I am way too lazy and terrified to worry about school shootings, gangs, and all that junk.

Of course, I didn't worry about that when he was in PS kindergarten. But I overhear other parents. They worry about gangs and shootings in their kids' schools and fight to transfer them to the across-town school. Some have even told me that they forge their addresses for out-of-town ones so their kid could attend a "better" school. Another told me that there was a school shooting near a fifth grade classroom.

That's just a lot to worry about.

It breaks my heart when I hear about school shootings on the news. Every week.

I feel guilty that I get a small sense of relief that my child wouldn't be victim to a school shooting, but I feel worse that this has seriously become the norm. We barely bat an eye when we hear of another Columbine. We stew for a day or two when a new school terror has unleashed a round of bullets through a classroom.

I know homeschooling doesn't prevent bad things from happening to my child.

He has been harassed and roughed up a little by neighborhood bullies. Public school isn't the only place to learn how to deal with assholes. And we did what any other parent would do: talked him through it, showed him how to stand up for himself, modeled what to say to a bully and how to avoid them if necessary. Now he and the kid are friends.

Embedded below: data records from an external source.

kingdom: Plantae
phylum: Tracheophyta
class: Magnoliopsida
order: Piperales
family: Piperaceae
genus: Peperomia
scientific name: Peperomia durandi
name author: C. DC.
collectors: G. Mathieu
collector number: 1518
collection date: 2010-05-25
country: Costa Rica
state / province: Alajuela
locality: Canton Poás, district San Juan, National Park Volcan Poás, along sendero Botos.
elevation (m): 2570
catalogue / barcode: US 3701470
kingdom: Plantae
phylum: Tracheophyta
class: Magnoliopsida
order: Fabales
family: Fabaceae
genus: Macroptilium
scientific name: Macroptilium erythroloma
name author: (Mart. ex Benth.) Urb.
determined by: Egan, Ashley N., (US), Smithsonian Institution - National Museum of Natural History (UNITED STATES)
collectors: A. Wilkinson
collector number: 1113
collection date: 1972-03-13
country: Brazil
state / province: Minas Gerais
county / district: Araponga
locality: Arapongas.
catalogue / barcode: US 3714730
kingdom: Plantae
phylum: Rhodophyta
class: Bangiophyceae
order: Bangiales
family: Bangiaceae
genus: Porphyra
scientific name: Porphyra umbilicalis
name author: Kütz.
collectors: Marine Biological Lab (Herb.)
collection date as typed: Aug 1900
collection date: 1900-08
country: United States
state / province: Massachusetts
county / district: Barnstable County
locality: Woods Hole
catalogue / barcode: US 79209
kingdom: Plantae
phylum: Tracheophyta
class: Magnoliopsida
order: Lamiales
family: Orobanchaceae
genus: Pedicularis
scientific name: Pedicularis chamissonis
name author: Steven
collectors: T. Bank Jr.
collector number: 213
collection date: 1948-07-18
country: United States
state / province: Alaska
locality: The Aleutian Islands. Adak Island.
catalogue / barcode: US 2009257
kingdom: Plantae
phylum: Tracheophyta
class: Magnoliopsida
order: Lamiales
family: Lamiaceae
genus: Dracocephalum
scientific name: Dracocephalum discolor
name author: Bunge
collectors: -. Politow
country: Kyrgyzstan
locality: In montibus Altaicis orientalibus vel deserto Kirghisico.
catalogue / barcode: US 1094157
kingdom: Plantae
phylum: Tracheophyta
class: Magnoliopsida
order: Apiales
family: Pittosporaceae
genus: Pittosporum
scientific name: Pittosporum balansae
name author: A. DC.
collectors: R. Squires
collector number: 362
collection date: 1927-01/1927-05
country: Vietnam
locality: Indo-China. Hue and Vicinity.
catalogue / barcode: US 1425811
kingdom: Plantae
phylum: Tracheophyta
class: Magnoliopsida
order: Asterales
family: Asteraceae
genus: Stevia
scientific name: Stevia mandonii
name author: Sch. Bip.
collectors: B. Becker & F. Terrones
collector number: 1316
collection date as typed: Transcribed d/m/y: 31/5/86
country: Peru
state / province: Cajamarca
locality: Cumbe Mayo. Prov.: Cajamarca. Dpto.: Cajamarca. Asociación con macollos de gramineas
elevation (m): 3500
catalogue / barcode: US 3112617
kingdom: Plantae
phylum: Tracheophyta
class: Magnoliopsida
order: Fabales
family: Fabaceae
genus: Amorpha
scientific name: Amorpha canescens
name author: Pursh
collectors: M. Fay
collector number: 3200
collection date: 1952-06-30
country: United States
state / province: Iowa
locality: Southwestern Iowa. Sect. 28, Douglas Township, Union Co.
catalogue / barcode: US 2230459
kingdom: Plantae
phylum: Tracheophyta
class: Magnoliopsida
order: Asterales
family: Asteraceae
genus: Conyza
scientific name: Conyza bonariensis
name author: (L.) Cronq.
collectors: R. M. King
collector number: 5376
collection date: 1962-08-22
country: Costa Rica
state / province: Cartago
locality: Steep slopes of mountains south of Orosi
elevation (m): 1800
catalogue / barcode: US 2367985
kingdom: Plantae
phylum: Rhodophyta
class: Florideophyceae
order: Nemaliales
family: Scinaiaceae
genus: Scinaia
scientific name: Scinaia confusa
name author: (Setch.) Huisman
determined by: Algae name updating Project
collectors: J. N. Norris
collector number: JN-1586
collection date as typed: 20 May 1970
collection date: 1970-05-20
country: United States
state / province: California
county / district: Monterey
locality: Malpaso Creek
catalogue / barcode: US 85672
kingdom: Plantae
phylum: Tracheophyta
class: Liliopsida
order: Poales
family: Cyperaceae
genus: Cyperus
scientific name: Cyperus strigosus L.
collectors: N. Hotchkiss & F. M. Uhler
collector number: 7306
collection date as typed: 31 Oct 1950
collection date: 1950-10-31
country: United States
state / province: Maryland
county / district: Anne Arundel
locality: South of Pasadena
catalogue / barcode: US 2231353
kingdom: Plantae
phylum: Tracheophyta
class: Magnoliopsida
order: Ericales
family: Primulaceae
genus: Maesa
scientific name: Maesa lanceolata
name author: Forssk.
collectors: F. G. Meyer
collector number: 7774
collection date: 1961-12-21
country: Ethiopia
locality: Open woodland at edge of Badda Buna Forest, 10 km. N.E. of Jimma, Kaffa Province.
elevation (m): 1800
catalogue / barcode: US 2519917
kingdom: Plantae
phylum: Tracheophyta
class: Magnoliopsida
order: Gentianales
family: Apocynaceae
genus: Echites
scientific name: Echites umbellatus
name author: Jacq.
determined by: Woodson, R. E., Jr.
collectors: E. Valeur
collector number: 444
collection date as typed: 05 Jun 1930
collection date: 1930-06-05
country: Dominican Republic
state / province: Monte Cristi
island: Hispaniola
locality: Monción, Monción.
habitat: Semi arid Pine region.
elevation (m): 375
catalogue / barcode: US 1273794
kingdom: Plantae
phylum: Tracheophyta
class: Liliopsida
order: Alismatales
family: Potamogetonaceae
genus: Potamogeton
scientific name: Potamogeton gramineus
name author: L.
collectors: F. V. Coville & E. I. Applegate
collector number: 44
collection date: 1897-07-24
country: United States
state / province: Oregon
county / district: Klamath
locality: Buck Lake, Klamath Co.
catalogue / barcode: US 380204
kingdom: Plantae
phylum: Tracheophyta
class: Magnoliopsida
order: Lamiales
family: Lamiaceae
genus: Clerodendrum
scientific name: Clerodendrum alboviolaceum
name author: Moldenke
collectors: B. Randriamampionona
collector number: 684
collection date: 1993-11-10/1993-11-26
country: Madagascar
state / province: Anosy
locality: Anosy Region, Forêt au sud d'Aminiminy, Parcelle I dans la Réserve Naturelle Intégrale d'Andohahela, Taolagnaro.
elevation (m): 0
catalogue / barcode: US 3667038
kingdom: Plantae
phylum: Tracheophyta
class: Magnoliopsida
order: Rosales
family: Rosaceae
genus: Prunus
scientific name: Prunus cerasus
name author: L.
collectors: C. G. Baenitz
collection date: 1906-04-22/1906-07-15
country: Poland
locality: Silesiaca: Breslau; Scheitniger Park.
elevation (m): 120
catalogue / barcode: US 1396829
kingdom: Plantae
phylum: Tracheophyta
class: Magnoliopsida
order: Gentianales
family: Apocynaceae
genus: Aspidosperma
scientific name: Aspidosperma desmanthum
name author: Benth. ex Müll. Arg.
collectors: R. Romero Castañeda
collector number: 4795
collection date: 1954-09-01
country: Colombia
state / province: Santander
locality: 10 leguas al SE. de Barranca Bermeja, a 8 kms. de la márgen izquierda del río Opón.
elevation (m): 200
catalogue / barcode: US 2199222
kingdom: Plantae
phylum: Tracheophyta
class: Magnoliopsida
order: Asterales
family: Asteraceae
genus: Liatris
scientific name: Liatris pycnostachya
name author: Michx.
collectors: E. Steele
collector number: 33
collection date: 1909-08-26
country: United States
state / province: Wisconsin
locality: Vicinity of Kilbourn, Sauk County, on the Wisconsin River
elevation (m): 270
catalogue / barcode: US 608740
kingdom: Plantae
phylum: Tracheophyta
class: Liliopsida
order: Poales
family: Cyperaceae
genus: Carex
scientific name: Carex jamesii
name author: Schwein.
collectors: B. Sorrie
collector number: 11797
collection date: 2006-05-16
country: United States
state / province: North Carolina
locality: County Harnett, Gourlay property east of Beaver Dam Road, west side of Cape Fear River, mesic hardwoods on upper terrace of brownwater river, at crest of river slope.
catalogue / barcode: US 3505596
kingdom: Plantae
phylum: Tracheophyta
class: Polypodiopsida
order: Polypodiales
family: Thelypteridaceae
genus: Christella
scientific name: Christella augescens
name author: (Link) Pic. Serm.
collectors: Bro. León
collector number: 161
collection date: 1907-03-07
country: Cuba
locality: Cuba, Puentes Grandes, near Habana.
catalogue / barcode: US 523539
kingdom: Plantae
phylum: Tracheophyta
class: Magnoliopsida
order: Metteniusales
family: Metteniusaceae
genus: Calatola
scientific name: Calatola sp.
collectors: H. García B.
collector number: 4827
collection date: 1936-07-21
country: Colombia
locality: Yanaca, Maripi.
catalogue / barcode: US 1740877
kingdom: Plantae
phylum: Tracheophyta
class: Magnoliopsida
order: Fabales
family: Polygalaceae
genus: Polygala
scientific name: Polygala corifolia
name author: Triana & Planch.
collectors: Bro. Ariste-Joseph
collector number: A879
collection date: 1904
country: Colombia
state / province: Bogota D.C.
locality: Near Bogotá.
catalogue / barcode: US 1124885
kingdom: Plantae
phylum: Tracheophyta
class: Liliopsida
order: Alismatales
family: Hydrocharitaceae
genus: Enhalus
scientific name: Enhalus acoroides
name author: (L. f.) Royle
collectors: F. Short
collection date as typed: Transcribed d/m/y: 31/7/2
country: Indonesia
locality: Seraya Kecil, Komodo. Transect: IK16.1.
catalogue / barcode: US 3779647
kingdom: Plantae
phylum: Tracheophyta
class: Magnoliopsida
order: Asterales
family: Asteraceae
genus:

But I'm too lazy to worry about the crazy stuff all the time. To fight with the district to transfer schools. To pin all my hopes on getting him into a better charter school. To change my address and drive him across county lines every day just to avoid a school shooter. To accept that a child can bring a gun to school.

I'm too lazy to overhaul the public education system.

I don't have the time and energy to attend school board meetings and fight for change. I don't have time to be that parent that overshadows and questions every decision the teachers make. It's too much.

I don't fault those parents who send their children to public school. We need public school. It's necessary. But I do fault the way it's operated. And I sympathize with parents and children struggling through it. I'm saddened by a government that cares so little about education, real education. I'm hurt that textbook companies and the power of a dollar dominate the way schools are run. I hate that they are married to these companies, to standardized tests, and to Common Core (at least right now).

It's much easier not having to deal with any of that stuff.